Is This the Solution to Crypto Portfolio Diversity? Brickblock and Hedging the Risk of Cryptocurrency Volatility

ICO funding is the future of startup financing. A year ago, no one was talking about ICOs but today they are a big factor for venture capitalists. This is due to the strong price run-up of major cryptocurrencies and the overall liquidity of digital currencies. ICOs have compelling advantages for entrepreneurs. The crypto economy is possibly the most volatile economy today. In one month, investors can make 10 times what they invest and in the next month lose it all. Hence the old adage, “don’t put all your eggs in one basket”. Unless you are a market oracle, diversifying your crypto-portfolio is the way to mitigate these risks.

Money has three distinctive properties: a store of value, medium of exchange, and a unit of account. Cryptocurrencies are primarily used as a store of value while using cryptocurrencies as a medium of exchange and a unit of account is still in its early stages. This means that solutions to escaping the volatility of the cryptocurrency market are limited. Investors in traditional equity markets would hedge their bets, casting their investments far and wide across several industries. On the other hand, the only option for cryptocurrency investors is to reconvert into fiat currency.
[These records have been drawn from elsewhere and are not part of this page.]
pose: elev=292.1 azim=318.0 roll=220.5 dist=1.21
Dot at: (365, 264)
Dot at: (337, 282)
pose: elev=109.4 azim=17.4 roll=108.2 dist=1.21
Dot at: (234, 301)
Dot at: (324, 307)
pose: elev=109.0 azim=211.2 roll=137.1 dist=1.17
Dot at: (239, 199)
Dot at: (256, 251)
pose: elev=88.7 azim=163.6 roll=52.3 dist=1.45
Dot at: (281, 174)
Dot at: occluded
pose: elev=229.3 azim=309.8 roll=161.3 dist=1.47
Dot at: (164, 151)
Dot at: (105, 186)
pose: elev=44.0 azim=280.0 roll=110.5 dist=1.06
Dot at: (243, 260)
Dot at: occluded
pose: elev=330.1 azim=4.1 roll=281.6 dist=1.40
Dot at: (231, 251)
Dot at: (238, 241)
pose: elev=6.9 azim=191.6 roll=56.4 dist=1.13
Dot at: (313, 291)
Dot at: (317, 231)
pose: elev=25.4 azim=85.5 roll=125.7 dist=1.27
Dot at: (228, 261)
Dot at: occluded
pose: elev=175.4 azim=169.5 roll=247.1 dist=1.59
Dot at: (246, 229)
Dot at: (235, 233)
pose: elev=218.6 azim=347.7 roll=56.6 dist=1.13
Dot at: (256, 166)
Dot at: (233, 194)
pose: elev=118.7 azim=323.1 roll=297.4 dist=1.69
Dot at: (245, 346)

Brickblock is organizing its ICO on 1st November 2017. The platform is building a new blockchain-based solution for investing in Exchange Traded Funds (ETFs), Real Estate Funds (REFs), passive Coin Traded Funds (CTFs), and active Coin Managed Funds (CMFs). Users will be able to invest through a streamlined process with an effective use of smart contracts and significantly lower costs than traditional investment avenues. Powered by its own denomination and Proof-of-Asset scheme, Brickblock will empower investors to hedge the risk of cryptocurrencies without converting them to fiat currency. By enabling the direct purchase of real-world assets, Brickblock will be offering a simple way to hedge against the crypto-market volatility.

By using blockchain to clear and settle processes, Brickblock will reduce the counterparty risk exposure significantly to less than 1 minute. Using blockchain technology, high degrees of automation and an effective use of smart contracts allows Brickblock to bypass a number of third parties which lowers costs and complexity that would be the case in conventional stock trading. Additionally, the absence on third parties removes the barriers to trade in global ETFs and REFs since there are no geographical borders involved. Moreover, the Brickblock concept paves the way for a crypto basket investment scheme with an elaborate cryptographic audit structure, where auditors are commissioned by the Brickblock team to prevent potential conflicts of interest with fund managers.